Bring on those poolside summer days. Mayor John Tory announced on Monday that Toronto's pools are opening this week, along with spray pads, wading pools and splash pads. The best part is that they'll be ready to go before Canada Day.
"Splash pads will start to be up and running as early as Wednesday with 15 outdoor pools set to start opening on Friday and others to follow on Saturday," said Tory.
Wading pools, however, won't reopen until July 1. Narcity has reached out to the City for information about which pools will be opening and when.
“Today is good news for Toronto and the many businesses who have been patiently waiting to open their doors again," reads the city's statement.
"The City of Toronto is ready to oversee the safe restart of some services and the partial reopening of many businesses following the provincial announcement."
"The progress we are seeing in stopping the spread of COVID-19 in our community has led to this moment," he added.
Tory didn't extend the sentiment to this weekend's beach-goers, though. The mayor called out the crowds that showed up to Woodbine Beach and Cherry Beach for disregarding social distancing rules.
"Over the weekend, we saw a number of crowds on our beaches. This raised two issues, concerns from the standpoint of health about physical distancing and concerns about litter," said Tory during the briefing.
The city will be doubling its staff presence in these areas, said the mayor, and more bylaw officers have been dispatched to ensure that people are following the rules.
However, he says that it shouldn't have to come to this.
"The bottom line is that we shouldn't have to double the staff and shouldn't have to have clean up blitzes, simply because some people have decided to have a big beach party during a health emergency and leave tons of garbage all over the beach before they left."
It's safe to say that this announcement is a welcome relief for Torontonians, who have been dealing with sky-high temperatures in recent days.
It has been so hot, in fact, that the city's air quality is considered high risk and potentially dangerous. Environment Canada also says that heat warnings could return.

Activities |
- A) Write out the portion of the Toronto pools article between "However, he says" and "warnings could return.", inclusive.
- B) Answer the following questions using the Toronto pools article.
(i) On what day of the week are splash pads expected to start running?
(ii) Which two beaches drew the crowds the mayor criticized?
(iii) Which body says that heat warnings could return?

Items listed in a dataset:

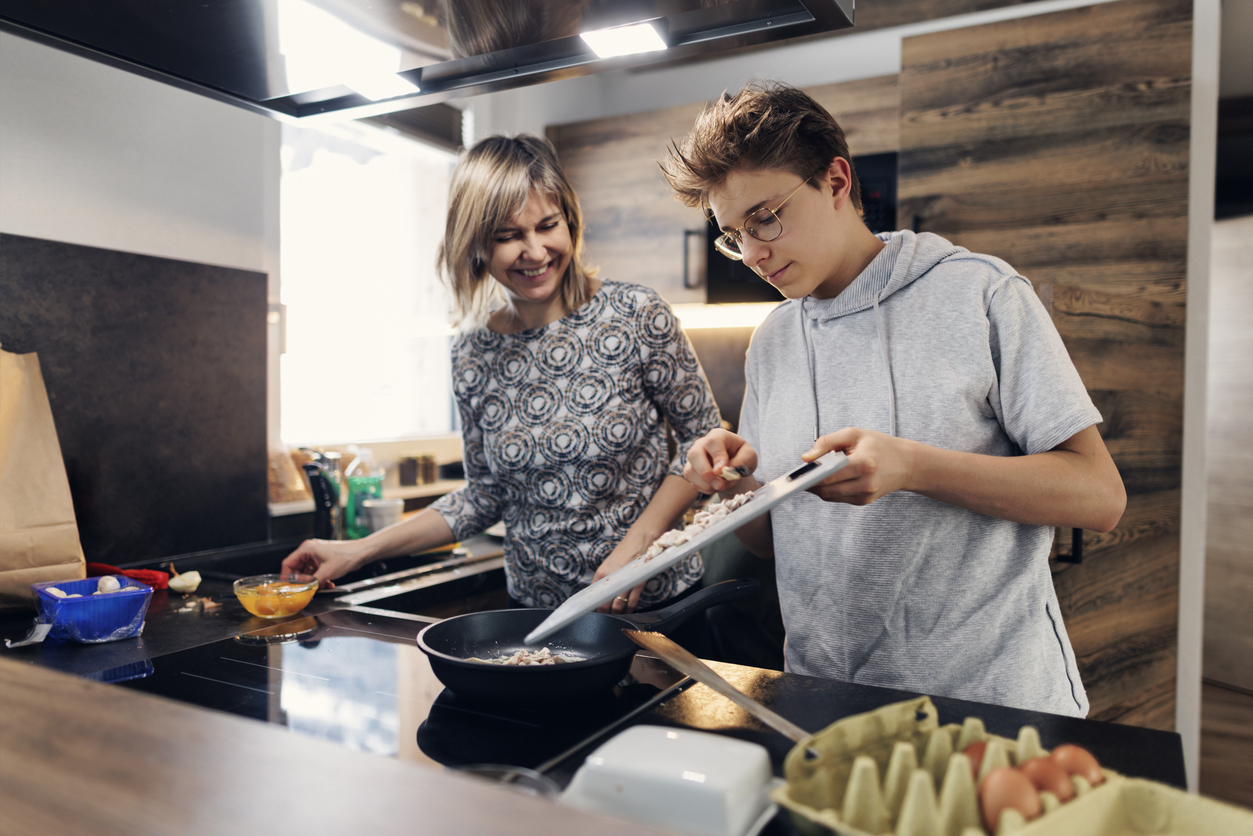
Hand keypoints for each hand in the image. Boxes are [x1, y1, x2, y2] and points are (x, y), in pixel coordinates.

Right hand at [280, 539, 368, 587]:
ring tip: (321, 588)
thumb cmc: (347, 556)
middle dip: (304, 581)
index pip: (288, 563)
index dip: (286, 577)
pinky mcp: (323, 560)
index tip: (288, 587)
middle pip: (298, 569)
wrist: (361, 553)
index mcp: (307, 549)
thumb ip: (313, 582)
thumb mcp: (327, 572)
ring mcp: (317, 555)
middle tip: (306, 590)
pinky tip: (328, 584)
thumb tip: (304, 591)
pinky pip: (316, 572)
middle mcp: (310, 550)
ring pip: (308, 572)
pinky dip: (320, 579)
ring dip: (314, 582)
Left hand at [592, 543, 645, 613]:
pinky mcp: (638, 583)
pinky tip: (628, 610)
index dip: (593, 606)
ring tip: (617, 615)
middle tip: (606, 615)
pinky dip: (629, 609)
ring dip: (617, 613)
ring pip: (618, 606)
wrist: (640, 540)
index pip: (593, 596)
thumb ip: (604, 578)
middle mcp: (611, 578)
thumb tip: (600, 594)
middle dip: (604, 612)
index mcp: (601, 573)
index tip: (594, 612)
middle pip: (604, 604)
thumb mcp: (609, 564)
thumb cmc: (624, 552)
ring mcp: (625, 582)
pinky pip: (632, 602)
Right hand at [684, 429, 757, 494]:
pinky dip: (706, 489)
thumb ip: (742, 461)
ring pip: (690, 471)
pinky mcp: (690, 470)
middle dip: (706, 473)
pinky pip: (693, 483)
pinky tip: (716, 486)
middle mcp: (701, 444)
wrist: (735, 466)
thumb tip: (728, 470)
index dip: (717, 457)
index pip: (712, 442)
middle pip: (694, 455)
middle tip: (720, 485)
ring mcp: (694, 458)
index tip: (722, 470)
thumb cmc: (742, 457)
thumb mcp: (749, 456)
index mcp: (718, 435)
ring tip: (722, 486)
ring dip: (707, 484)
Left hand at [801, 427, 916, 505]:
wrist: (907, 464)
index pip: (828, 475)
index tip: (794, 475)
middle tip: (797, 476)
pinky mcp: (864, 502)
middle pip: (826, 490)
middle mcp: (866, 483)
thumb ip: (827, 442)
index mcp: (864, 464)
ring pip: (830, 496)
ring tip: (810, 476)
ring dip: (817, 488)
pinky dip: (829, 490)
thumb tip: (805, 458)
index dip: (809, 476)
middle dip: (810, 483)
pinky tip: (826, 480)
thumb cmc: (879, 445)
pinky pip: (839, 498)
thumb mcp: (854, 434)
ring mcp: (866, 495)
--
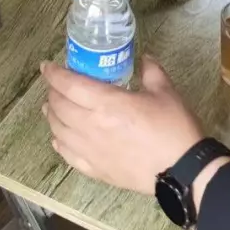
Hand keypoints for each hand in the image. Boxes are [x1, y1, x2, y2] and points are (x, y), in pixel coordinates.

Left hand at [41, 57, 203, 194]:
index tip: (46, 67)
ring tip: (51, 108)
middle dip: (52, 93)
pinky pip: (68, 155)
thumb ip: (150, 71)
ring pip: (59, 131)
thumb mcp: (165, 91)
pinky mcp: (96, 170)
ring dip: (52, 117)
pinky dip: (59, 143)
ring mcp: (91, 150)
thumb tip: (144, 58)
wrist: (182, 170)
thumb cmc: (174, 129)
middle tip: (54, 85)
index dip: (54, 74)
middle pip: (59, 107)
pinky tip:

Per-task answers |
- A)
However, he says that it shouldn't have to come to this.
"The bottom line is that we shouldn't have to double the staff and shouldn't have to have clean up blitzes, simply because some people have decided to have a big beach party during a health emergency and leave tons of garbage all over the beach before they left."
It's safe to say that this announcement is a welcome relief for Torontonians, who have been dealing with sky-high temperatures in recent days.
It has been so hot, in fact, that the city's air quality is considered high risk and potentially dangerous. Environment Canada also says that heat warnings could return.

- B)
(i) Wednesday
(ii) Woodbine Beach and Cherry Beach
(iii) Environment Canada